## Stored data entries
★ ★ ★ ★ ★ ★ ★

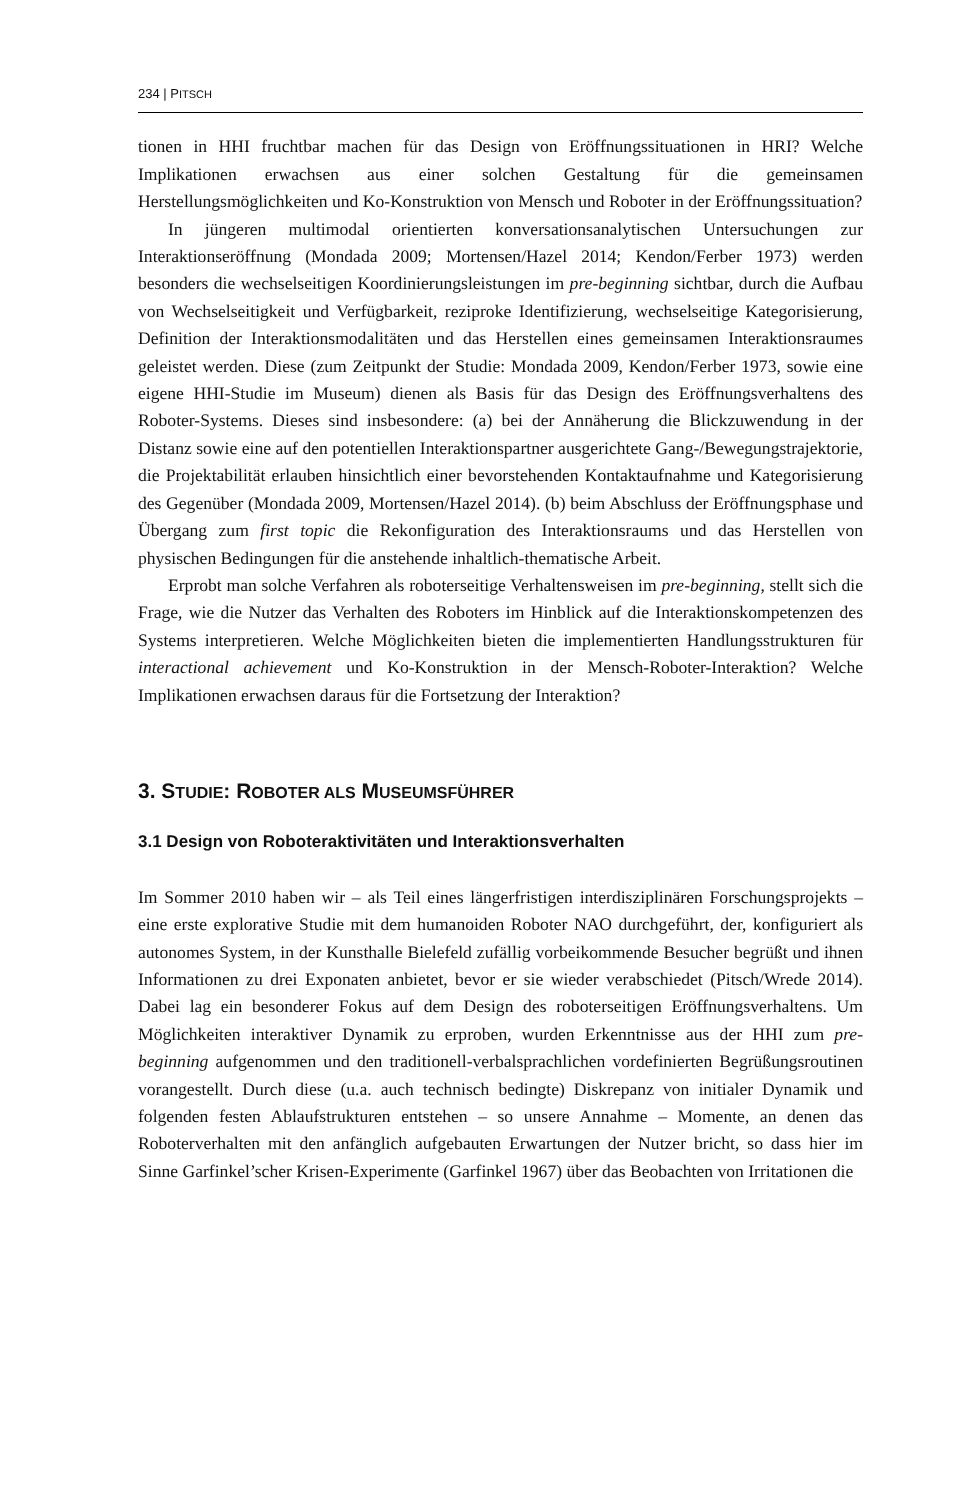234 | PITSCH
tionen in HHI fruchtbar machen für das Design von Eröffnungssituationen in HRI? Welche Implikationen erwachsen aus einer solchen Gestaltung für die gemeinsamen Herstellungsmöglichkeiten und Ko-Konstruktion von Mensch und Roboter in der Eröffnungssituation?
In jüngeren multimodal orientierten konversationsanalytischen Untersuchungen zur Interaktionseröffnung (Mondada 2009; Mortensen/Hazel 2014; Kendon/Ferber 1973) werden besonders die wechselseitigen Koordinierungsleistungen im pre-beginning sichtbar, durch die Aufbau von Wechselseitigkeit und Verfügbarkeit, reziproke Identifizierung, wechselseitige Kategorisierung, Definition der Interaktionsmodalitäten und das Herstellen eines gemeinsamen Interaktionsraumes geleistet werden. Diese (zum Zeitpunkt der Studie: Mondada 2009, Kendon/Ferber 1973, sowie eine eigene HHI-Studie im Museum) dienen als Basis für das Design des Eröffnungsverhaltens des Roboter-Systems. Dieses sind insbesondere: (a) bei der Annäherung die Blickzuwendung in der Distanz sowie eine auf den potentiellen Interaktionspartner ausgerichtete Gang-/Bewegungstrajektorie, die Projektabilität erlauben hinsichtlich einer bevorstehenden Kontaktaufnahme und Kategorisierung des Gegenüber (Mondada 2009, Mortensen/Hazel 2014). (b) beim Abschluss der Eröffnungsphase und Übergang zum first topic die Rekonfiguration des Interaktionsraums und das Herstellen von physischen Bedingungen für die anstehende inhaltlich-thematische Arbeit.
Erprobt man solche Verfahren als roboterseitige Verhaltensweisen im pre-beginning, stellt sich die Frage, wie die Nutzer das Verhalten des Roboters im Hinblick auf die Interaktionskompetenzen des Systems interpretieren. Welche Möglichkeiten bieten die implementierten Handlungsstrukturen für interactional achievement und Ko-Konstruktion in der Mensch-Roboter-Interaktion? Welche Implikationen erwachsen daraus für die Fortsetzung der Interaktion?
3. STUDIE: ROBOTER ALS MUSEUMSFÜHRER
3.1 Design von Roboteraktivitäten und Interaktionsverhalten
Im Sommer 2010 haben wir – als Teil eines längerfristigen interdisziplinären Forschungsprojekts – eine erste explorative Studie mit dem humanoiden Roboter NAO durchgeführt, der, konfiguriert als autonomes System, in der Kunsthalle Bielefeld zufällig vorbeikommende Besucher begrüßt und ihnen Informationen zu drei Exponaten anbietet, bevor er sie wieder verabschiedet (Pitsch/Wrede 2014). Dabei lag ein besonderer Fokus auf dem Design des roboterseitigen Eröffnungsverhaltens. Um Möglichkeiten interaktiver Dynamik zu erproben, wurden Erkenntnisse aus der HHI zum pre-beginning aufgenommen und den traditionell-verbalsprachlichen vordefinierten Begrüßungsroutinen vorangestellt. Durch diese (u.a. auch technisch bedingte) Diskrepanz von initialer Dynamik und folgenden festen Ablaufstrukturen entstehen – so unsere Annahme – Momente, an denen das Roboterverhalten mit den anfänglich aufgebauten Erwartungen der Nutzer bricht, so dass hier im Sinne Garfinkel’scher Krisen-Experimente (Garfinkel 1967) über das Beobachten von Irritationen die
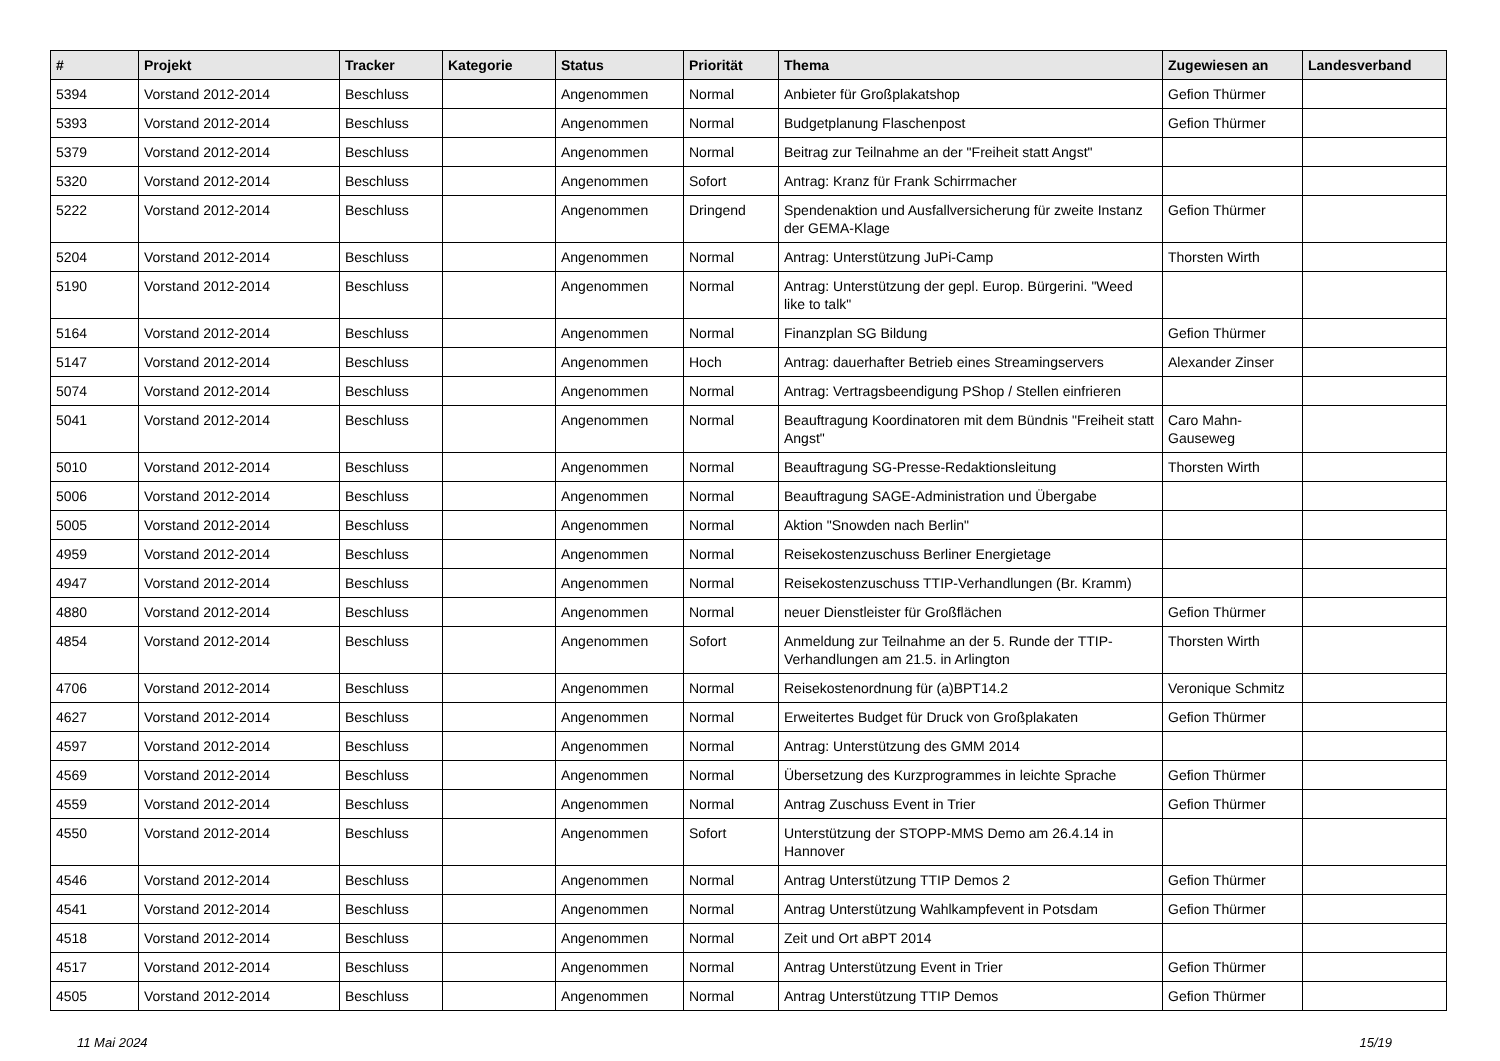| # | Projekt | Tracker | Kategorie | Status | Priorität | Thema | Zugewiesen an | Landesverband |
| --- | --- | --- | --- | --- | --- | --- | --- | --- |
| 5394 | Vorstand 2012-2014 | Beschluss | | Angenommen | Normal | Anbieter für Großplakatshop | Gefion Thürmer | |
| 5393 | Vorstand 2012-2014 | Beschluss | | Angenommen | Normal | Budgetplanung Flaschenpost | Gefion Thürmer | |
| 5379 | Vorstand 2012-2014 | Beschluss | | Angenommen | Normal | Beitrag zur Teilnahme an der "Freiheit statt Angst" | | |
| 5320 | Vorstand 2012-2014 | Beschluss | | Angenommen | Sofort | Antrag: Kranz für Frank Schirrmacher | | |
| 5222 | Vorstand 2012-2014 | Beschluss | | Angenommen | Dringend | Spendenaktion und Ausfallversicherung für zweite Instanz der GEMA-Klage | Gefion Thürmer | |
| 5204 | Vorstand 2012-2014 | Beschluss | | Angenommen | Normal | Antrag: Unterstützung JuPi-Camp | Thorsten Wirth | |
| 5190 | Vorstand 2012-2014 | Beschluss | | Angenommen | Normal | Antrag: Unterstützung der gepl. Europ. Bürgerini. "Weed like to talk" | | |
| 5164 | Vorstand 2012-2014 | Beschluss | | Angenommen | Normal | Finanzplan SG Bildung | Gefion Thürmer | |
| 5147 | Vorstand 2012-2014 | Beschluss | | Angenommen | Hoch | Antrag: dauerhafter Betrieb eines Streamingservers | Alexander Zinser | |
| 5074 | Vorstand 2012-2014 | Beschluss | | Angenommen | Normal | Antrag: Vertragsbeendigung PShop / Stellen einfrieren | | |
| 5041 | Vorstand 2012-2014 | Beschluss | | Angenommen | Normal | Beauftragung Koordinatoren mit dem Bündnis "Freiheit statt Angst" | Caro Mahn-Gauseweg | |
| 5010 | Vorstand 2012-2014 | Beschluss | | Angenommen | Normal | Beauftragung SG-Presse-Redaktionsleitung | Thorsten Wirth | |
| 5006 | Vorstand 2012-2014 | Beschluss | | Angenommen | Normal | Beauftragung SAGE-Administration und Übergabe | | |
| 5005 | Vorstand 2012-2014 | Beschluss | | Angenommen | Normal | Aktion "Snowden nach Berlin" | | |
| 4959 | Vorstand 2012-2014 | Beschluss | | Angenommen | Normal | Reisekostenzuschuss Berliner Energietage | | |
| 4947 | Vorstand 2012-2014 | Beschluss | | Angenommen | Normal | Reisekostenzuschuss TTIP-Verhandlungen (Br. Kramm) | | |
| 4880 | Vorstand 2012-2014 | Beschluss | | Angenommen | Normal | neuer Dienstleister für Großflächen | Gefion Thürmer | |
| 4854 | Vorstand 2012-2014 | Beschluss | | Angenommen | Sofort | Anmeldung zur Teilnahme an der 5. Runde der TTIP-Verhandlungen am 21.5. in Arlington | Thorsten Wirth | |
| 4706 | Vorstand 2012-2014 | Beschluss | | Angenommen | Normal | Reisekostenordnung für (a)BPT14.2 | Veronique Schmitz | |
| 4627 | Vorstand 2012-2014 | Beschluss | | Angenommen | Normal | Erweitertes Budget für Druck von Großplakaten | Gefion Thürmer | |
| 4597 | Vorstand 2012-2014 | Beschluss | | Angenommen | Normal | Antrag: Unterstützung des GMM 2014 | | |
| 4569 | Vorstand 2012-2014 | Beschluss | | Angenommen | Normal | Übersetzung des Kurzprogrammes in leichte Sprache | Gefion Thürmer | |
| 4559 | Vorstand 2012-2014 | Beschluss | | Angenommen | Normal | Antrag Zuschuss Event in Trier | Gefion Thürmer | |
| 4550 | Vorstand 2012-2014 | Beschluss | | Angenommen | Sofort | Unterstützung der STOPP-MMS Demo am 26.4.14 in Hannover | | |
| 4546 | Vorstand 2012-2014 | Beschluss | | Angenommen | Normal | Antrag Unterstützung TTIP Demos 2 | Gefion Thürmer | |
| 4541 | Vorstand 2012-2014 | Beschluss | | Angenommen | Normal | Antrag Unterstützung Wahlkampfevent in Potsdam | Gefion Thürmer | |
| 4518 | Vorstand 2012-2014 | Beschluss | | Angenommen | Normal | Zeit und Ort aBPT 2014 | | |
| 4517 | Vorstand 2012-2014 | Beschluss | | Angenommen | Normal | Antrag Unterstützung Event in Trier | Gefion Thürmer | |
| 4505 | Vorstand 2012-2014 | Beschluss | | Angenommen | Normal | Antrag Unterstützung TTIP Demos | Gefion Thürmer | |
11 Mai 2024 15/19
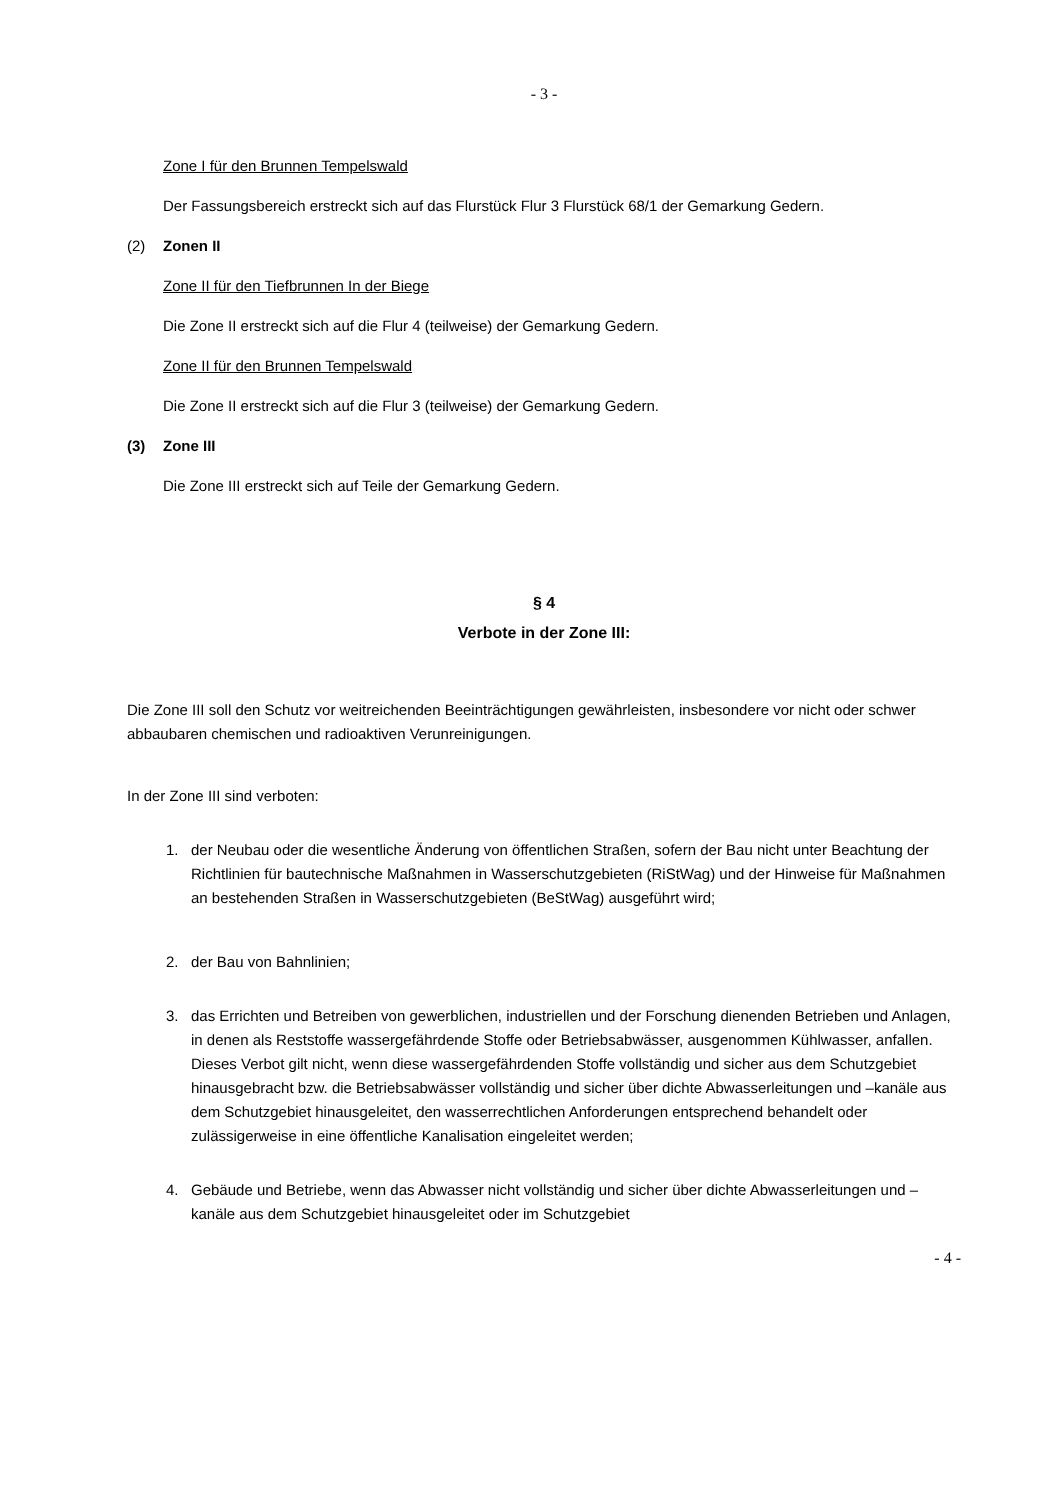- 3 -
Zone I für den Brunnen Tempelswald
Der Fassungsbereich erstreckt sich auf das Flurstück Flur 3 Flurstück 68/1 der Gemarkung Gedern.
(2) Zonen II
Zone II für den Tiefbrunnen In der Biege
Die Zone II erstreckt sich auf die Flur 4 (teilweise) der Gemarkung Gedern.
Zone II für den Brunnen Tempelswald
Die Zone II erstreckt sich auf die Flur 3 (teilweise) der Gemarkung Gedern.
(3) Zone III
Die Zone III erstreckt sich auf Teile der Gemarkung Gedern.
§ 4
Verbote in der Zone III:
Die Zone III soll den Schutz vor weitreichenden Beeinträchtigungen gewährleisten, insbesondere vor nicht oder schwer abbaubaren chemischen und radioaktiven Verunreinigungen.
In der Zone III sind verboten:
1. der Neubau oder die wesentliche Änderung von öffentlichen Straßen, sofern der Bau nicht unter Beachtung der Richtlinien für bautechnische Maßnahmen in Wasserschutzgebieten (RiStWag) und der Hinweise für Maßnahmen an bestehenden Straßen in Wasserschutzgebieten (BeStWag) ausgeführt wird;
2. der Bau von Bahnlinien;
3. das Errichten und Betreiben von gewerblichen, industriellen und der Forschung dienenden Betrieben und Anlagen, in denen als Reststoffe wassergefährdende Stoffe oder Betriebsabwässer, ausgenommen Kühlwasser, anfallen.
Dieses Verbot gilt nicht, wenn diese wassergefährdenden Stoffe vollständig und sicher aus dem Schutzgebiet hinausgebracht bzw. die Betriebsabwässer vollständig und sicher über dichte Abwasserleitungen und –kanäle aus dem Schutzgebiet hinausgeleitet, den wasserrechtlichen Anforderungen entsprechend behandelt oder zulässigerweise in eine öffentliche Kanalisation eingeleitet werden;
4. Gebäude und Betriebe, wenn das Abwasser nicht vollständig und sicher über dichte Abwasserleitungen und –kanäle aus dem Schutzgebiet hinausgeleitet oder im Schutzgebiet
- 4 -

★ ★ ★ ★ ★ ★ ★

## Your task
Write out exactly the lines above between the one with "Potsdam | Gefion Thürmer | |" and the one with "2. der Bau von Bahnlinien;", inclusive, with pictures left out.

## Problem solution
| 4541 | Vorstand 2012-2014 | Beschluss | | Angenommen | Normal | Antrag Unterstützung Wahlkampfevent in Potsdam | Gefion Thürmer | |
| 4518 | Vorstand 2012-2014 | Beschluss | | Angenommen | Normal | Zeit und Ort aBPT 2014 | | |
| 4517 | Vorstand 2012-2014 | Beschluss | | Angenommen | Normal | Antrag Unterstützung Event in Trier | Gefion Thürmer | |
| 4505 | Vorstand 2012-2014 | Beschluss | | Angenommen | Normal | Antrag Unterstützung TTIP Demos | Gefion Thürmer | |
11 Mai 2024 15/19
- 3 -
Zone I für den Brunnen Tempelswald
Der Fassungsbereich erstreckt sich auf das Flurstück Flur 3 Flurstück 68/1 der Gemarkung Gedern.
(2) Zonen II
Zone II für den Tiefbrunnen In der Biege
Die Zone II erstreckt sich auf die Flur 4 (teilweise) der Gemarkung Gedern.
Zone II für den Brunnen Tempelswald
Die Zone II erstreckt sich auf die Flur 3 (teilweise) der Gemarkung Gedern.
(3) Zone III
Die Zone III erstreckt sich auf Teile der Gemarkung Gedern.
§ 4
Verbote in der Zone III:
Die Zone III soll den Schutz vor weitreichenden Beeinträchtigungen gewährleisten, insbesondere vor nicht oder schwer abbaubaren chemischen und radioaktiven Verunreinigungen.
In der Zone III sind verboten:
1. der Neubau oder die wesentliche Änderung von öffentlichen Straßen, sofern der Bau nicht unter Beachtung der Richtlinien für bautechnische Maßnahmen in Wasserschutzgebieten (RiStWag) und der Hinweise für Maßnahmen an bestehenden Straßen in Wasserschutzgebieten (BeStWag) ausgeführt wird;
2. der Bau von Bahnlinien;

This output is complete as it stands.